## Task statement
Everything from the line containing "to (250, 471)" through the last line of the data below should be set down exactly, and nothing else.

## Record excerpts
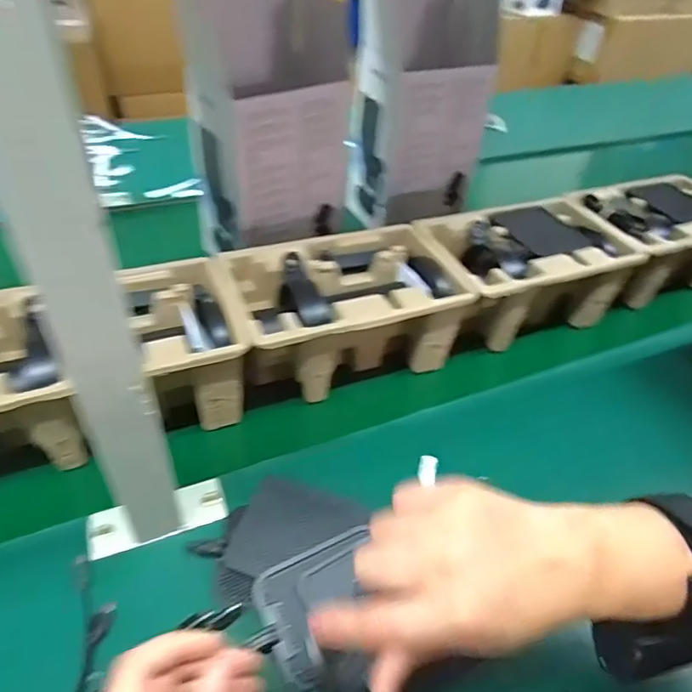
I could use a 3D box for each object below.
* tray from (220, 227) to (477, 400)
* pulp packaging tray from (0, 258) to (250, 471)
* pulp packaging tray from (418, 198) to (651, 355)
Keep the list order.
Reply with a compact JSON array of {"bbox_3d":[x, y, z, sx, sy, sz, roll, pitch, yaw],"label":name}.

## Worked solution
* pulp packaging tray from (0, 258) to (250, 471)
* pulp packaging tray from (418, 198) to (651, 355)
Keep the list order.
Reply with a compact JSON array of {"bbox_3d":[x, y, z, sx, sy, sz, roll, pitch, yaw],"label":name}.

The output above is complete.